Souvent, le parcours pour devenir Français est long et exigeant : il suppose de résider en France depuis au moins cinq ans, d’apprendre la langue et de s’intégrer pleinement dans la société.
Après le discours officiel, l’assemblée a entonné La Marseillaise, avant la projection d’un court film retraçant l’histoire et la richesse culturelle de la France, pays de liberté, d’égalité et de fraternité. Ce moment a rappelé que devenir Français, c’est non seulement acquérir de nouveaux droits — comme le droit de vote ou d’éligibilité —, mais aussi partager un socle de valeurs communes. Ces nouveaux citoyens deviennent également, à travers leur naturalisation, citoyens de l’Union européenne.
Cette soirée conviviale et fraternelle a été l’occasion de souhaiter la bienvenue à ces nouveaux Français, dont la fierté et la reconnaissance étaient palpables.

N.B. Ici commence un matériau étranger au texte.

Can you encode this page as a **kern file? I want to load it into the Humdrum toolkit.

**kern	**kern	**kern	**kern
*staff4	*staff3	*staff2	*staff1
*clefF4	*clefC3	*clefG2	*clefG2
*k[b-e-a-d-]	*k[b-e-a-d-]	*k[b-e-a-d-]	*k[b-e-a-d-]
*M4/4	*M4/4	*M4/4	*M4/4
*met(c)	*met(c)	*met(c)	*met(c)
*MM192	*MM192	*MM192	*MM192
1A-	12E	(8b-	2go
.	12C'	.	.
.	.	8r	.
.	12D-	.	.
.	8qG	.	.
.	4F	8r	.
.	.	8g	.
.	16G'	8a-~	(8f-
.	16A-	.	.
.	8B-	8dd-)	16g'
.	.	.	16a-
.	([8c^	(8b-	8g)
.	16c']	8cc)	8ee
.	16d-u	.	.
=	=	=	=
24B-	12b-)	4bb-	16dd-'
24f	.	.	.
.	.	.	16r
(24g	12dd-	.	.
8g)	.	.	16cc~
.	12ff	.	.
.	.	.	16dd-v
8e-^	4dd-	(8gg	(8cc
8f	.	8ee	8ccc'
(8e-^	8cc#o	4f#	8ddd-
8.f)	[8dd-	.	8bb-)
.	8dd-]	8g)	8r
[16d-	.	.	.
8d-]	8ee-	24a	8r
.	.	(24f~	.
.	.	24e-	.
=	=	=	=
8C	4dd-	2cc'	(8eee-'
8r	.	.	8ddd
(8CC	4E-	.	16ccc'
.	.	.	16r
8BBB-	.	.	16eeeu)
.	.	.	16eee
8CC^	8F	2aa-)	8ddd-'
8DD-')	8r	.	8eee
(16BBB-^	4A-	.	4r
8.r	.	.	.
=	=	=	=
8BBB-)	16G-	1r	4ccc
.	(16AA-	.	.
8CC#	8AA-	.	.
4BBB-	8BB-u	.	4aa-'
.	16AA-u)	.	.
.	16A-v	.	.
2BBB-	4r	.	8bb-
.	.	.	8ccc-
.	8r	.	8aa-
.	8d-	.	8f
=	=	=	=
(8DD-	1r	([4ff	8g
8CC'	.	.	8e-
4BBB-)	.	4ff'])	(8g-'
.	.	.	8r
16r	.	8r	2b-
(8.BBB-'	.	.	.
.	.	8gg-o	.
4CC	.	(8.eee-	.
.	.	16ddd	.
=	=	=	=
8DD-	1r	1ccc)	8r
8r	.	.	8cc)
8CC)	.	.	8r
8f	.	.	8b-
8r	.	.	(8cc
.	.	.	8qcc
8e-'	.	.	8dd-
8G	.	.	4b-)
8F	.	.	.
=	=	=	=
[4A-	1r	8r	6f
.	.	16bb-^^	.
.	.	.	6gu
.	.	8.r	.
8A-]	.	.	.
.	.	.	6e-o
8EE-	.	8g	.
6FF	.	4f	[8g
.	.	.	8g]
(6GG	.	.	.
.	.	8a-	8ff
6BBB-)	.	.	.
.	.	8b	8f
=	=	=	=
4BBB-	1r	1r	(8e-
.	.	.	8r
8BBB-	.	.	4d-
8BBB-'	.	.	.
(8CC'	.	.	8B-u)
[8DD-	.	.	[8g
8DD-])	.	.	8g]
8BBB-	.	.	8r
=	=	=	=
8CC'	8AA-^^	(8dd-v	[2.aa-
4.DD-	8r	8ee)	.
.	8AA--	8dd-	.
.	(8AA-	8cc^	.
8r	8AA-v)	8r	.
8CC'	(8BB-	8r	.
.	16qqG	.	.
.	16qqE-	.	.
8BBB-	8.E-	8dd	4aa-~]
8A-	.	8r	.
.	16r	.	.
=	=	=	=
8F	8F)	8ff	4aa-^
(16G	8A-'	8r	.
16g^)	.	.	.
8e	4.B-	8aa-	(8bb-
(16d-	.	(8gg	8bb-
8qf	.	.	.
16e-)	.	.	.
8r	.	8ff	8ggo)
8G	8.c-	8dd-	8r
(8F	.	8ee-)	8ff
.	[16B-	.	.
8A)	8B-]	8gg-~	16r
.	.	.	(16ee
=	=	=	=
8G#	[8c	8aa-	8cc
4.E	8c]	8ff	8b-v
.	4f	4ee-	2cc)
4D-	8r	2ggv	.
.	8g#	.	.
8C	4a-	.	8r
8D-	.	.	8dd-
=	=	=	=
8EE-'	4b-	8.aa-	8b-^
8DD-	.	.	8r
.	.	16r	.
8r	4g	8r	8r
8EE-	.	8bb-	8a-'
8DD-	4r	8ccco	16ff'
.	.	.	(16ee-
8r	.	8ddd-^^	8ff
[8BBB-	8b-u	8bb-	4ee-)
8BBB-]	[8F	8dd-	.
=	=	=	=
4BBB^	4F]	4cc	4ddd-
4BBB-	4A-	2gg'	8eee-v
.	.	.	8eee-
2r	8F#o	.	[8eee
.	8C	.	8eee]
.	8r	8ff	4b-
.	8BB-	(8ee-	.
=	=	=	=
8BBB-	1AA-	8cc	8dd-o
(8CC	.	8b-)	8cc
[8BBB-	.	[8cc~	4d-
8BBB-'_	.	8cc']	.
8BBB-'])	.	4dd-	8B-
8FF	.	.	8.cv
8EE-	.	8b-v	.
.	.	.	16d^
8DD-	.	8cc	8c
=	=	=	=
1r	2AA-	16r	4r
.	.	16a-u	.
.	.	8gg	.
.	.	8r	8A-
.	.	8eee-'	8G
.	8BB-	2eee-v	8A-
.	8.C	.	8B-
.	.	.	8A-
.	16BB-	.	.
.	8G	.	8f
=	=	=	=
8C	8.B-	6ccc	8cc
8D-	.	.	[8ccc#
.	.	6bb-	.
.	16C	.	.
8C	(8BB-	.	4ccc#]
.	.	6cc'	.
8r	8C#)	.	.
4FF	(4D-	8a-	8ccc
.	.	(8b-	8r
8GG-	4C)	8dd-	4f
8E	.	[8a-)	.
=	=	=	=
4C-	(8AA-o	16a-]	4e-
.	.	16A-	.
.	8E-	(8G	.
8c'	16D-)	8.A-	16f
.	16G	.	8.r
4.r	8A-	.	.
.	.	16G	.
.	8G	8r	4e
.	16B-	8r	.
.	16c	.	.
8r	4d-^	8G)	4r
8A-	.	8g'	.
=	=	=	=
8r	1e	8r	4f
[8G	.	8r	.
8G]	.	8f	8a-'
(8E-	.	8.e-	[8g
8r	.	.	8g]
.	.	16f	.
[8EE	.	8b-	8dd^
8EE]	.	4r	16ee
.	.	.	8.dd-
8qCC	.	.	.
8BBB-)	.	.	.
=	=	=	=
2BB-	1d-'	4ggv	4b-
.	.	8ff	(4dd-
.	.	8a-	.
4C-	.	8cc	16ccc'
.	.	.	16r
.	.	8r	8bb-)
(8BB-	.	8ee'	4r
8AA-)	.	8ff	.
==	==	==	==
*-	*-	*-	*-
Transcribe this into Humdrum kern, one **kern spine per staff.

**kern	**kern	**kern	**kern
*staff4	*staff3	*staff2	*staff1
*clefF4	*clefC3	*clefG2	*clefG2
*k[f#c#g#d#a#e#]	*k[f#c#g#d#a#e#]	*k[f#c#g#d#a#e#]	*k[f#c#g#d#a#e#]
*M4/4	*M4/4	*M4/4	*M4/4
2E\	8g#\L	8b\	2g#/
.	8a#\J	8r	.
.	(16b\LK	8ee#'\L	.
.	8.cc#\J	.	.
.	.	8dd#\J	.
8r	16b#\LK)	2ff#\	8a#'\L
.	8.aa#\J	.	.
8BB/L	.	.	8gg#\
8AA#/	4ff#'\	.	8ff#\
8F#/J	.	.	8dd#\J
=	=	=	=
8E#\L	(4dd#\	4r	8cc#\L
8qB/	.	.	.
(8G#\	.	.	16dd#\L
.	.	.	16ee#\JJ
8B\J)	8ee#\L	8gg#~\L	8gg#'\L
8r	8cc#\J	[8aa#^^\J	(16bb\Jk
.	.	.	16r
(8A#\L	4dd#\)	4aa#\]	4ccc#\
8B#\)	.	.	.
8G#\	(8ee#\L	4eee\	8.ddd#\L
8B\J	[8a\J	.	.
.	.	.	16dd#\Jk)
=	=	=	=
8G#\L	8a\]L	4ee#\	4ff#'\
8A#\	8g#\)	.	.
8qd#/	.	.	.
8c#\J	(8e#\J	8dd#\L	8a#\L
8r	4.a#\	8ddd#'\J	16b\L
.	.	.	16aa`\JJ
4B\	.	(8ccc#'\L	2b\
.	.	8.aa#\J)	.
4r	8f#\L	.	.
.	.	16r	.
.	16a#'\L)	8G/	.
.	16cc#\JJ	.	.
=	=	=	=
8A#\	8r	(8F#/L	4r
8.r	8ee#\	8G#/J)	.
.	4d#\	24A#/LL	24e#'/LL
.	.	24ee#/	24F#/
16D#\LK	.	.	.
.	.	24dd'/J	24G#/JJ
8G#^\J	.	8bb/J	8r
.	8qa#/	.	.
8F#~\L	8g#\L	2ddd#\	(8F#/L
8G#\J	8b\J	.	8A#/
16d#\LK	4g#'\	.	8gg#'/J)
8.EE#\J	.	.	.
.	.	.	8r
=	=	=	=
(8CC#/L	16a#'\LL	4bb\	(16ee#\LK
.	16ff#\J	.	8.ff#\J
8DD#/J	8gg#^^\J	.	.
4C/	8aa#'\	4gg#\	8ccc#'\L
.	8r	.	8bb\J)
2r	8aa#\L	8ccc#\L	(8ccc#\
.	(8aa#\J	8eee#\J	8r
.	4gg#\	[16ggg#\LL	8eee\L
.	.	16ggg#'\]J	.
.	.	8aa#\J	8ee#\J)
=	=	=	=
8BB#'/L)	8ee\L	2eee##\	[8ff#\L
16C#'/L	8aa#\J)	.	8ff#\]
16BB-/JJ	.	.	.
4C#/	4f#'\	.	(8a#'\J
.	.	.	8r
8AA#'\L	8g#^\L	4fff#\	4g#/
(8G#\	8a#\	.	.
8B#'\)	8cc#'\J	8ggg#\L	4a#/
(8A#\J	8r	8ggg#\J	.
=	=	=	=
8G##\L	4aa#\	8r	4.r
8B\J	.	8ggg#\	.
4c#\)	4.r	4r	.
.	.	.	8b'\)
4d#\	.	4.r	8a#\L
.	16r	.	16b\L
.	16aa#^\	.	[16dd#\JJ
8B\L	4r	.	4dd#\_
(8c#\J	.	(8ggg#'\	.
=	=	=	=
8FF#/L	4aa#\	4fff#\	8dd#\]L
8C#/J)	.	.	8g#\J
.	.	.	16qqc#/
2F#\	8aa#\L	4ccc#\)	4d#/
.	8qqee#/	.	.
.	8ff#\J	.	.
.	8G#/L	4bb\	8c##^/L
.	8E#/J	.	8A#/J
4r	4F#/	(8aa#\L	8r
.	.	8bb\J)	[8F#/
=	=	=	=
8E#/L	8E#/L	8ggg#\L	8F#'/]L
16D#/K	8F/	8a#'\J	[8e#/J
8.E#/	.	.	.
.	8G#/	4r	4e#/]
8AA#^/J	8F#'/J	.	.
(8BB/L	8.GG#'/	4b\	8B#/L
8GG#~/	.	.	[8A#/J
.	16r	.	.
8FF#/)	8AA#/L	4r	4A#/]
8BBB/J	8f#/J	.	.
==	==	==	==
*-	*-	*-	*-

Portraits de nouveaux citoyens
Karen Petrosyan et son épouse, originaires d’Arménie, comptaient parmi les naturalisés. Arrivés en France en 2012, ils se sont installés à Autun en 2016, après avoir séjourné à Chalon-sur-Saône. Leur parcours, marqué par l’apprentissage du français et deux années d’attente pour obtenir la nationalité, illustre la ténacité nécessaire pour franchir les étapes de la naturalisation. Karen travaille aujourd’hui dans la restauration du patrimoine historique chez Dufraigne, en tant que chef de chantier sur le site de la cathédrale d’Autun, un métier qu’il exerçait déjà en Arménie. Son épouse travaille dans la grande distribution, où elle prépare des sushis, après avoir été pâtissière dans son pays d’origine. Ensemble, ils élèvent leurs trois enfants : une fille de 18 ans et deux garçons de 13 et 5 ans.

Autre témoignage marquant, celui de Mohamad Zyadeh, originaire de Syrie, arrivé en France en 2018 directement à Autun après avoir fui la guerre. Il a transité par la Turquie avant de poser ses valises en France, pays qu’il a choisi pour ses valeurs de liberté et de paix. Âgé de 26 ans, Mohamad est aujourd’hui mécanicien automobile, un métier qu’il a appris en France. Malgré les difficultés initiales pour maîtriser la langue, il parle aujourd’hui très bien le français et incarne à son tour la réussite d’un parcours d’intégration exemplaire.
La cérémonie du 28 octobre fut un moment fort, symbole de fraternité et de diversité, à l’image de la République française qui continue d’accueillir, d’intégrer et de rassembler.